### Fragmento para leer:
_____
Sin ánimo de entrar en spoilers y discusiones acabo de confirmar, aunque mi doctora lleve meses
recordándomelo, que pertenezco a la estirpe de los Targaryen. Poco a poco las
escamas han ido cubriendo mi cuerpo, endureciéndose en las zonas más idóneas y
haciéndose fuertes aferradas a la epidermis. El invierno llegó, vio y venció.
Probablemente la soriasis debería llamarse la enfermedad del dragón porque cuando
la padeces el picor te hace hervir fuego del estómago, hacen que tengas ganas
de devastarlo todo a base de llamaradas y luego quieras huir a una cueva a
lamerte las heridas.
Tras bucear en archivos de ficción y viendo que esto se ha
convertido en un castigo eterno, al más puro estilo Sísifo, han conseguido que al
final reflexionara, me resignara y tomara la determinación de ser, eso, un
dragón. Un dragón en la fase tras la cual, cansado o herido de la guerra diaria
y de príncipes encantadores y su séquito de funcionarios pomposos, se dispone a
buscar refugio en un gruta lejos del mundanal ruido y rodeado de sus tesoros.
_____
### Tarea asignada A:
Según el texto sobre la soriasis, ¿cómo debería llamarse probablemente esta enfermedad?
### Tarea asignada B:
Por favor, sigue escribiendo el texto sobre la soriasis desde su última frase.
Las líneas no intervienen en nada de esto.
_____
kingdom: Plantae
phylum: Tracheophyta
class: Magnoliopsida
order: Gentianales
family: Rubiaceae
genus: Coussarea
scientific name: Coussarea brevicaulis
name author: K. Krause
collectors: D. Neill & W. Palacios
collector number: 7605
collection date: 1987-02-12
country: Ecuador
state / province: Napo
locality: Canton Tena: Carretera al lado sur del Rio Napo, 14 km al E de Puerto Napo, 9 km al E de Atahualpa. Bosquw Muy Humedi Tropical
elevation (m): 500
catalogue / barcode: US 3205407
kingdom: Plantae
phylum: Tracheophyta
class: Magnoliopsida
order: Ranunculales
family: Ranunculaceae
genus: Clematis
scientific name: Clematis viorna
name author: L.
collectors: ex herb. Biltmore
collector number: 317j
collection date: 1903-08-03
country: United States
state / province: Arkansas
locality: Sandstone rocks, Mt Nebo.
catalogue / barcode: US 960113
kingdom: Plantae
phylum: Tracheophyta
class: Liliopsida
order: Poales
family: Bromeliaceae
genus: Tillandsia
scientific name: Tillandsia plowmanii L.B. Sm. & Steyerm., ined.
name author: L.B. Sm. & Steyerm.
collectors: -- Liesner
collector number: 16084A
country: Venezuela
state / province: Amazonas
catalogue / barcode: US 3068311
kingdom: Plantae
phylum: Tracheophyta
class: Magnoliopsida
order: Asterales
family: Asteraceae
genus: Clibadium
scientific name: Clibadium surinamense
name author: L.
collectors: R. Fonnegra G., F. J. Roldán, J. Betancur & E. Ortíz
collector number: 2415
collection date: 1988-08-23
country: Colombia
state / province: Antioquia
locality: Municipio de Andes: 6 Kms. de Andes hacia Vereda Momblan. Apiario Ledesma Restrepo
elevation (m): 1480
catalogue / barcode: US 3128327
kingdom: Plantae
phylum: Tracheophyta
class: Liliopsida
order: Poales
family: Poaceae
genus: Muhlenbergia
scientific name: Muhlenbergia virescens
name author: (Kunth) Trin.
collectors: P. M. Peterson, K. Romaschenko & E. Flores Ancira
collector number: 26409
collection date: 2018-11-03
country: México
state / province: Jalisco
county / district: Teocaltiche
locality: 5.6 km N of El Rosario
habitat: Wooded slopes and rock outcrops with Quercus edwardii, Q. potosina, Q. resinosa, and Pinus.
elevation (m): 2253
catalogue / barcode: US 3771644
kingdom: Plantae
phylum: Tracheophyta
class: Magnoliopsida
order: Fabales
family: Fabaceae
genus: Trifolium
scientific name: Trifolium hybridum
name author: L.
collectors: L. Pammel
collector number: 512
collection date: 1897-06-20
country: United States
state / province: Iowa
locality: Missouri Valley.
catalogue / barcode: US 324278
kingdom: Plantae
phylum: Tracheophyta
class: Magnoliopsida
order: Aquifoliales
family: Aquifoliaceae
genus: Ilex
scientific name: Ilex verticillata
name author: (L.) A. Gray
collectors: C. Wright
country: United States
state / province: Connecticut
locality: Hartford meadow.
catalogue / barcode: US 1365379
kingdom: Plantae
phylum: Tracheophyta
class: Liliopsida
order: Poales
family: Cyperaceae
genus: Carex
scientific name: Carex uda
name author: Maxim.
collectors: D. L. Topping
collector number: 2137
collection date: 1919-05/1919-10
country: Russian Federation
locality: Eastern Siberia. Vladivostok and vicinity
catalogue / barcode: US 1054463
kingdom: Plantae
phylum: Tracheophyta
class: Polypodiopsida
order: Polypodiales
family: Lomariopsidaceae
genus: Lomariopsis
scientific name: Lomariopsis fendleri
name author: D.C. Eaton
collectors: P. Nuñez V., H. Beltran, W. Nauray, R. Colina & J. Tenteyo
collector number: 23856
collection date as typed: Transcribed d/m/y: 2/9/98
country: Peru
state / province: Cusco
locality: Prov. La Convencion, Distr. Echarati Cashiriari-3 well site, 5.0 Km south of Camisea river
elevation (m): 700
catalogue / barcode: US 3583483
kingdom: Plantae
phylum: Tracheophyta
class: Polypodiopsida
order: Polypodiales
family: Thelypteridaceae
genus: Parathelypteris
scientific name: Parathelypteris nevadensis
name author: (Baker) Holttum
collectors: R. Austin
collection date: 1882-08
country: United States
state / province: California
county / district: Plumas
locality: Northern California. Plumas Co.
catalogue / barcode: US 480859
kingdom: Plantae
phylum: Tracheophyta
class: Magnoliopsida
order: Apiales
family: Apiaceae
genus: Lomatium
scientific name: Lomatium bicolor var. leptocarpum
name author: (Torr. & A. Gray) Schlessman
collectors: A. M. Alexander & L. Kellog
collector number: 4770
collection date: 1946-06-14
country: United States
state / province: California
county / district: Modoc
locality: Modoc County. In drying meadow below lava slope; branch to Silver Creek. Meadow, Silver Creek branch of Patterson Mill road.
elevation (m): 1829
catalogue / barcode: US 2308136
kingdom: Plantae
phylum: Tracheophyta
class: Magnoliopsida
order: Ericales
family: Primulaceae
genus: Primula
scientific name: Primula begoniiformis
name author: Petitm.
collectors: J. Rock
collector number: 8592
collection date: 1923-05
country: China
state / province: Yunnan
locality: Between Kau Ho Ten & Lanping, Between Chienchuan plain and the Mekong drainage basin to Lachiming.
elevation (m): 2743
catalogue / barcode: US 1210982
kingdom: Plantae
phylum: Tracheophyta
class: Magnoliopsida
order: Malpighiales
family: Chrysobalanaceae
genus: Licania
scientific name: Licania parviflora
_____
### Tu respuesta A:
La enfermedad del dragón.

### Tu respuesta B:
En mi caso, lejos de almacenar monedas de oro o, por contemporaneizar, billetes
de dólar, las montañas que hacen mi lecho son de papeles y libretas con el único
fin de permanecer enroscado haciendo espirales infinitas sobre escritos,
dibujos y un estradivarius de cuerdas rizadas.
El fuego de la batalla aún arde en mis pulmones, el humo
hace señales, pero las escamas caen y me vuelvo vulnerable. Quizás no nos
veamos en algún tiempo, estoy a punto de tomar un buen descanso, una siesta
larga, una petit morte y una póstuma cita con el fénix.